There was a Roman fort on the site in the 1st century, and it was also occupied by the Anglo-Saxons in the 5th century. The town derives its name from its Anglo-Saxon name "Gyrwe" (pronounced Yeerweh), which means marsh or fen.
The Monastery of St. Paul in Jarrow was once the home of the Venerable Bede, whose most notable works include The Ecclesiastical History of the English People and the translation of the Gospel of John into Old English. At the time of its foundation, it was reputed to have been the only centre of learning in Europe north of Rome. In 794 Jarrow became the second target in England of the Vikings, who had plundered Lindisfarne in 793. The Monastery was later dissolved by Henry VIII. The ruins of the Monastery are now associated with and in partly built into the present-day church of St. Paul which stands on the site. One wall of the church contains the oldest stained-glass window in the world, dating from about AD 600. Not far from the Monastery is "Bedes World", a working museum dedicated to the life and times of Bede.

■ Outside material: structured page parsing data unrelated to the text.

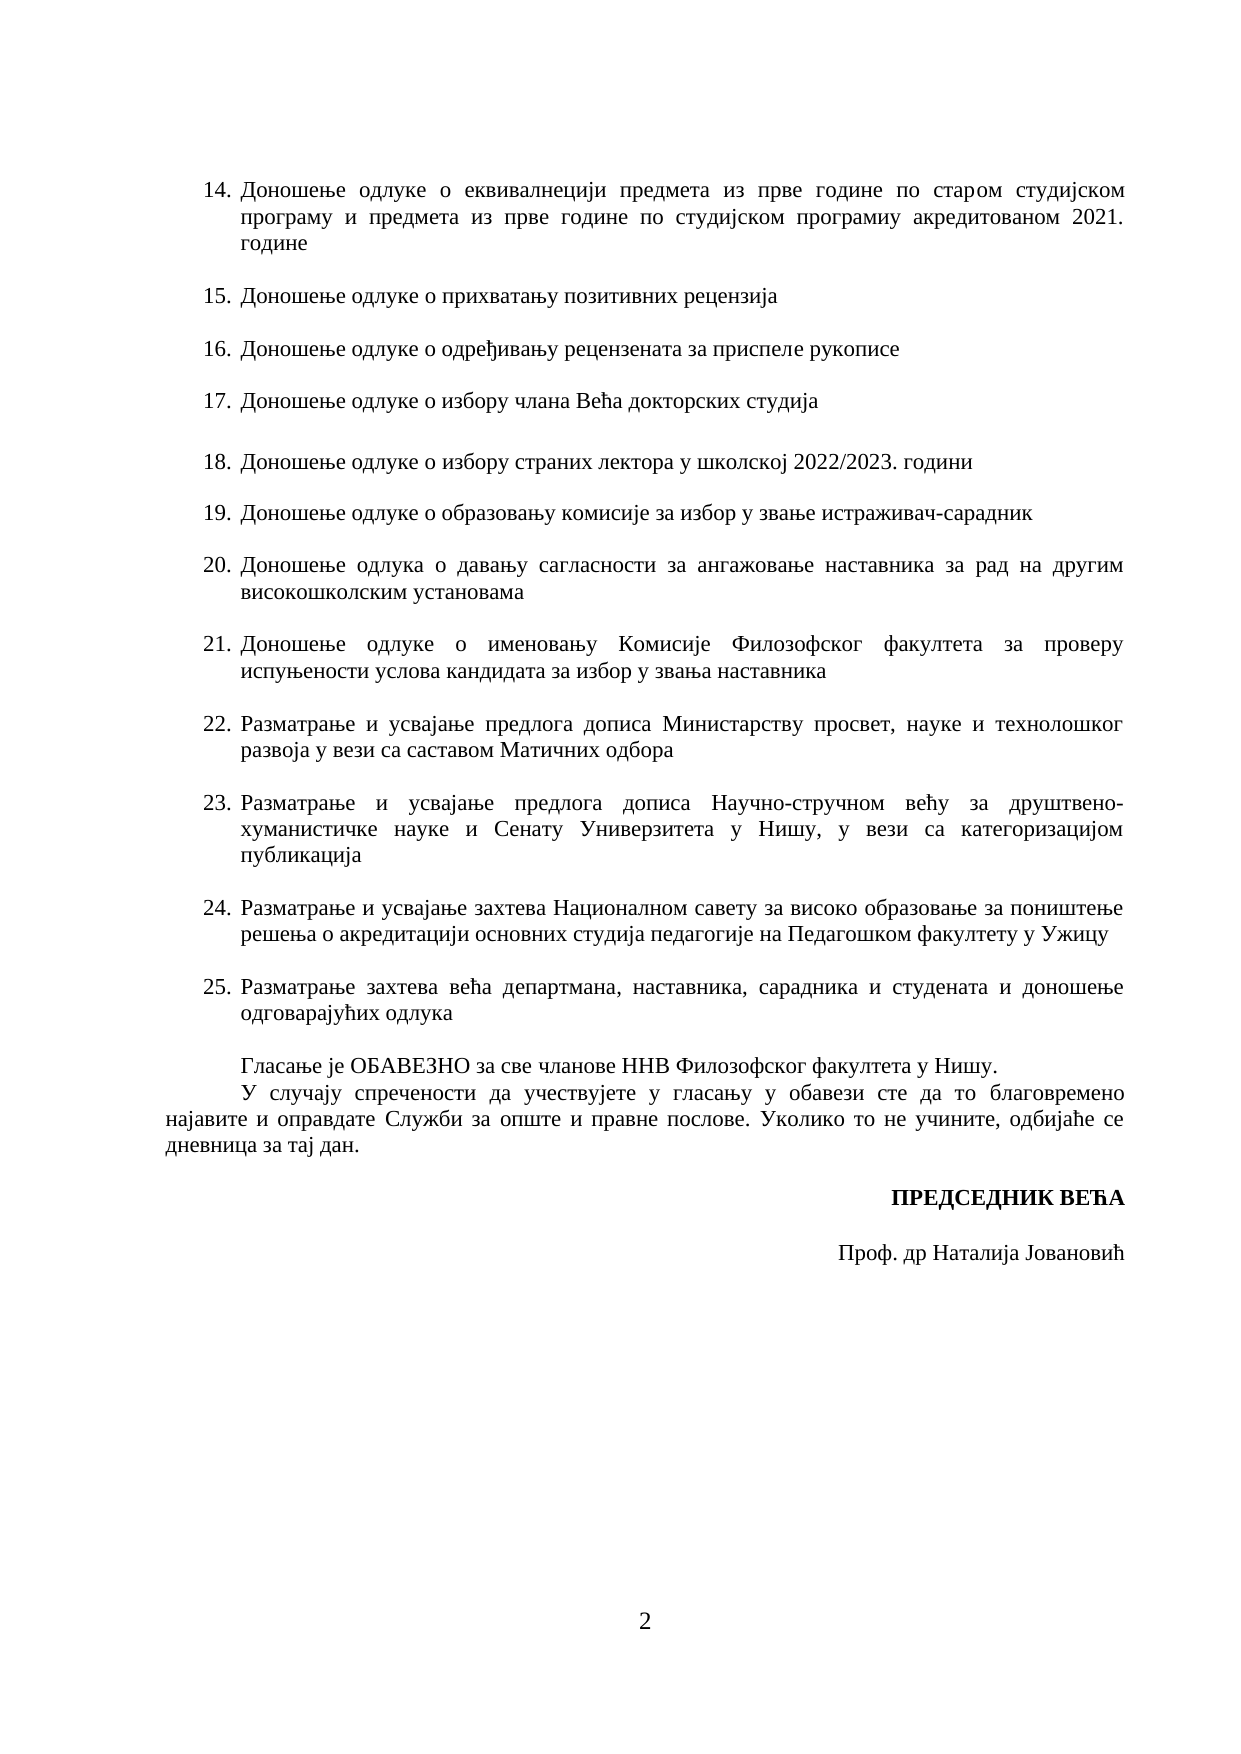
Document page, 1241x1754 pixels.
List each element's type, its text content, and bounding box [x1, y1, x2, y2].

text У случају спречености да учествујете у гласању у обавези сте да то благовремено најавите и оправдате Служби за oпште и правне послове. Уколико то не учините, одбијаће се дневница за тај дан. [165, 1078, 1125, 1158]
list Доношење одлуке о образовању комисије за избор у звање истраживач-сарадник [203, 499, 1125, 525]
list Доношење одлука о давању сагласности за ангажовање наставника за рад на другим високошколским установама [203, 551, 1125, 604]
list Доношење одлуке о именовању Комисије Филозофског факултета за проверу испуњености услова кандидата за избор у звања наставника [203, 631, 1125, 683]
list Доношење одлуке о избору страних лектора у школској 2022/2023. години [203, 448, 1125, 474]
list Доношење одлуке о избору члана Већа докторских студија [203, 387, 1125, 414]
list Разматрање захтева већа департмана, наставника, сарадника и студената и доношење одговарајућих одлука [203, 973, 1125, 1026]
list Разматрање и усвајање захтева Националном савету за високо образовање за поништење решења о акредитацији основних студија педагогије на Педагошком факултету у Ужицу [203, 894, 1125, 947]
list Разматрање и усвајање предлога дописа Научно-стручном већу за друштвено-хуманистичке науке и Сенату Универзитета у Нишу, у вези са категоризацијом публикација [203, 789, 1125, 868]
text Гласање је ОБАВЕЗНО за све чланове ННВ Филозофског факултета у Нишу. [165, 1052, 1125, 1078]
text ПРЕДСЕДНИК ВЕЋА [690, 1184, 1125, 1210]
list Доношење одлуке о еквивалнецији предмета из прве године по старoм студијскoм програму и предмета из прве године по студијском програмиу акредитованом 2021. године [203, 176, 1125, 256]
list Разматрање и усвајање предлога дописа Министарству просвет, науке и технолошког развоја у вези са саставом Матичних одбора [203, 709, 1125, 762]
text Проф. др Наталија Јовановић [165, 1239, 1125, 1265]
list Доношење одлукe о прихватању позитивних рецензија [203, 282, 1125, 308]
list Доношење одлуке о одређивању рецензената за приспеле рукописе [203, 334, 1125, 361]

Jarrow remained a small town for several centuries, growing rapidly in the last two or three centuries with the introduction of heavy industries like coal mining and shipbuilding.
Palmers Shipyard employed as much as 80% of the town's working population until its closure in the early 1930s. Around 1,000 ships were built at the yard before its closure. The closure of the shipyard was responsible for the event for which Jarrow is most famous. Jarrow is marked in history as the starting point of the Jarrow March (to London) to protest unemployment in Britain in 1936.